Implementation to achieve fastest brush drawing performace

Hi,
I am drawing into a 3D texture with a brush and I am looking for the most efficient way to implement this so that there is minimal lag. My 3D texture can be 512^3 and the brush typically 1-30 pixels squared.
The brush can be any shape, so I do need to perform and OR operation upon pasting the brush into the target texture.

Currently I use glGetTeximage to retrieve what is already in the texture and then I OR that with the Brush (CPU side), finally I send back the result withglTexSubimage3D.
Is this the quickest way?
I’m not seeing unreasonable performance (if the user moves the cursor quickly, the stroke will be discontinuous, but I guess this is due to the frequency of the mouse-motion call-backs) but I’d like know if there is a quicker way to do it!

Thanks,
Soren

Here’s a quicker way: stop reading from OpenGL.

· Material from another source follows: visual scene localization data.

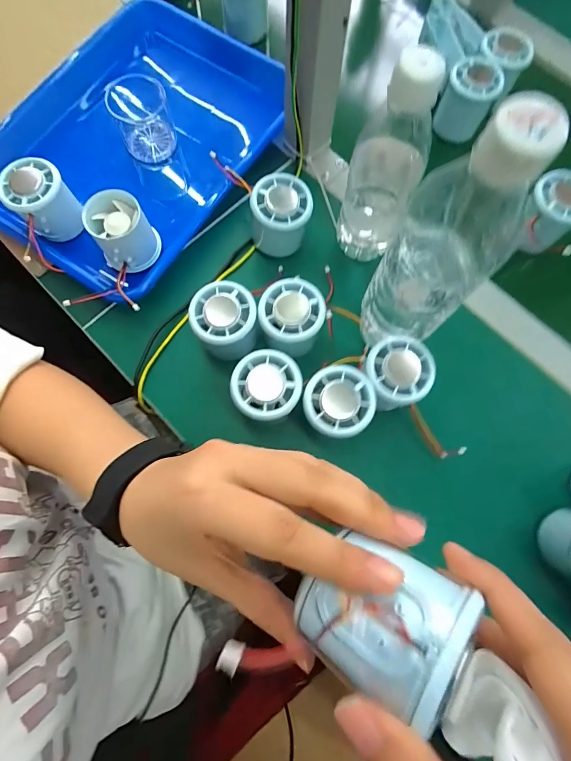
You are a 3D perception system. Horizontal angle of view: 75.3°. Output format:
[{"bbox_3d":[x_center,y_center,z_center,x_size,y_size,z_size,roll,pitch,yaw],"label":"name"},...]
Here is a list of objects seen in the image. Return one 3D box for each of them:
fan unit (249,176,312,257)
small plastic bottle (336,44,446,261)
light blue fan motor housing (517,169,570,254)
[{"bbox_3d":[-0.005,-0.157,0.363,0.058,0.062,0.053,-3,75,-2],"label":"fan unit"},{"bbox_3d":[0.086,-0.175,0.309,0.060,0.174,0.050,8,75,1],"label":"small plastic bottle"},{"bbox_3d":[0.266,-0.169,0.374,0.068,0.050,0.054,-42,80,-12],"label":"light blue fan motor housing"}]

You gave OpenGL that pixel data. You therefore know exactly what it is. So… why are you reading it back if you already have it? And if you threw it away, why would you throw something away when you know that you’re going to have to get it back almost immediately?

Just keep around a copy of the pixel data and modify that. Then send it to OpenGL to use.

Thanks! Makes sense. I think I had some irrational fear the CPU and GPU representation would come out of sync since I only transmit small subsections to the GPU on every draw, but this should not really be a concern so I will go with what you suggest.
Soren